Mumbai Local Trains originate and terminate at Goregaon. Platforms 1 and 2 operate slow trains towards Churchgate and CSMT whereas Platform 7 operates fast trains towards Churchgate only.

Transport 
Goregaon Railway Station is the transport hub of Goregaon. The station currently has seven platforms, two of which are new harbor-line platforms, and was expanded as a part of the Harbour Line extension (under MUTP 2) from Andheri. The expansion, involving two additional platforms and an elevated deck with passenger amenities (on the western side of the existing station) has been completed in 2018.

A recently constructed skywalk connects one of the foot-over-bridges to S. V. Road near Citi Centre, a shopping complex near the M. G. Road junction.
BEST has bus stations on both western as well as the eastern side of the railway station. Goregaon Depot, however, is located away from the railway station, on the Link Road. The link road has seen an increase in the traffic of late after the commencement of the Mumbai Metro construction work.

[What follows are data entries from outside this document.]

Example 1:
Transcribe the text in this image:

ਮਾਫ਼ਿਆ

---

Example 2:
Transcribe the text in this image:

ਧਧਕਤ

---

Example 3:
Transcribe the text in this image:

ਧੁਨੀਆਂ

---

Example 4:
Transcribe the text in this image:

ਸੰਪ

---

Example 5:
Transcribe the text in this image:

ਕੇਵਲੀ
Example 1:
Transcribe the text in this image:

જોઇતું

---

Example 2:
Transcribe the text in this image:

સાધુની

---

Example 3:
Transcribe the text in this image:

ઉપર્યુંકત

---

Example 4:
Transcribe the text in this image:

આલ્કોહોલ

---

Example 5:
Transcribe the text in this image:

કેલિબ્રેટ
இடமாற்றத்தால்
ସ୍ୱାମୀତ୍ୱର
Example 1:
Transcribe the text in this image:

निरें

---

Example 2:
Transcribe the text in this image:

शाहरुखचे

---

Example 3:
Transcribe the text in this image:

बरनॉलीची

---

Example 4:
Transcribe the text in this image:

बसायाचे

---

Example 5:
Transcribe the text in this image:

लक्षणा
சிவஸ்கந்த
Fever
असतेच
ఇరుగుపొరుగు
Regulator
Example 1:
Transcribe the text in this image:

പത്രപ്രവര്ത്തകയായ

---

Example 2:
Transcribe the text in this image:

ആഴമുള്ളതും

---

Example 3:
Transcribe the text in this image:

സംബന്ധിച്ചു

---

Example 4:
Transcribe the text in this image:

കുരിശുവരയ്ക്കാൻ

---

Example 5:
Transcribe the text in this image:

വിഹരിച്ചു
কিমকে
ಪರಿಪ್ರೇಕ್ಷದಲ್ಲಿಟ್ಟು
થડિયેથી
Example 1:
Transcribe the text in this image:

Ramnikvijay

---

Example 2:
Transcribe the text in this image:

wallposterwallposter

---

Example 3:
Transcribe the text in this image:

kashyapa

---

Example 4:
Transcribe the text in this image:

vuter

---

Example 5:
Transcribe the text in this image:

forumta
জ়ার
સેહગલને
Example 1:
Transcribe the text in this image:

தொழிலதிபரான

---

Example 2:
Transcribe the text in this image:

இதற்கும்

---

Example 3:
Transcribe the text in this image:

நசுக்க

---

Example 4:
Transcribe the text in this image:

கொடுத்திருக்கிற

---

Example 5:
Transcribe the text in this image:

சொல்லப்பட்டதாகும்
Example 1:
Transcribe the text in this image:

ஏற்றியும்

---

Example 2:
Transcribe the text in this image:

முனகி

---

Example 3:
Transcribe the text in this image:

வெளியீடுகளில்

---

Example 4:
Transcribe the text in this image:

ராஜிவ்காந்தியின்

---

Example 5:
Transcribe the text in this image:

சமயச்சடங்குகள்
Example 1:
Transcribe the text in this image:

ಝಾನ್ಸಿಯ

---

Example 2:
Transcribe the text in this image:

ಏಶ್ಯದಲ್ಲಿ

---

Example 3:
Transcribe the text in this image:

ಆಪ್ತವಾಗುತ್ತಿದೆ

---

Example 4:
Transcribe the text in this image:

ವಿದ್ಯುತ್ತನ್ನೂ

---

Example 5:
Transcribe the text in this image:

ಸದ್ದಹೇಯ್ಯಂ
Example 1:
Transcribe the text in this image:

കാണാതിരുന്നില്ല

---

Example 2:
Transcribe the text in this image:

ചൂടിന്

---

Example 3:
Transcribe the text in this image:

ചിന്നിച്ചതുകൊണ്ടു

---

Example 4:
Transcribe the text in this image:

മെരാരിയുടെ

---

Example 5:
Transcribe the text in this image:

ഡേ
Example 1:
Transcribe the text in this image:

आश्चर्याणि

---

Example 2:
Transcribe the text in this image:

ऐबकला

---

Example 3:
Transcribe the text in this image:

There is a new flyover bridge at Ram Mandir road connecting Goregaon West and East. Also Ram Mandir railway station is operational since December 2016. The next important transport project for Goregaon will be the GMLR (Goregaon Mulund Link Road) which will be a 5km underground road consisting of two tunnels each having three lanes. This road will link Goregaon to Bhandup.

The upcoming Metro line (Line 2) between Dahisar to Mankhurd will further improve the connectivity of this western suburb with the far-off eastern suburbs of the city. Currently, this section of the Metro Rail Project is under construction.

Nature and conservation
Goregaon bounds Sanjay Gandhi National Park from the south-western side and is home to the Conservation Education Centre (CEC) run by the Bombay Natural History Society (BNHS). The area is home to a diverse flora and fauna.

Recent development on the eastern side has led to a huge amount of deforestation. Leopard sightings and even the occasional attacks are not very rare and not just in the hamlets inside the Aarey Milk Colony but also in large residential colonies like Nagari Nivara Parishad.

Education

Colleges

 Indira Gandhi Institute of Development Research
 Patkar-Varde College
 Lords Universal College (Topiwala Marg, Goregaon West) 
 Vivek College of Commerce
 Sanskardham College of Science

Schools

 A. B. Goregaonkar English School
 Oberoi International School
 Yashodham high school 
 Ryan International School, Goregaon
 St Thomas High School, Goregaon East
 St Thomas Academy, Goregaon West
 St John's Universal English High School Goregaon West
 Vibgyor High School
 Mount Mary High School
Lakshadham High School
Gokuldham High School
M.T.S.Khalsa High School (Bangur Nagar, Goregaon West) 
Bangur Vidya Bhawan & Junior College

In popular culture
 Fictional setting of 'Gokuldham society' in Taarak Mehta Ka Ooltah Chashmah sitcom is purportedly located in Goregaon.

Film City is located in Goregaon which is predominantly used for most of the Bollywood and Marathi movies.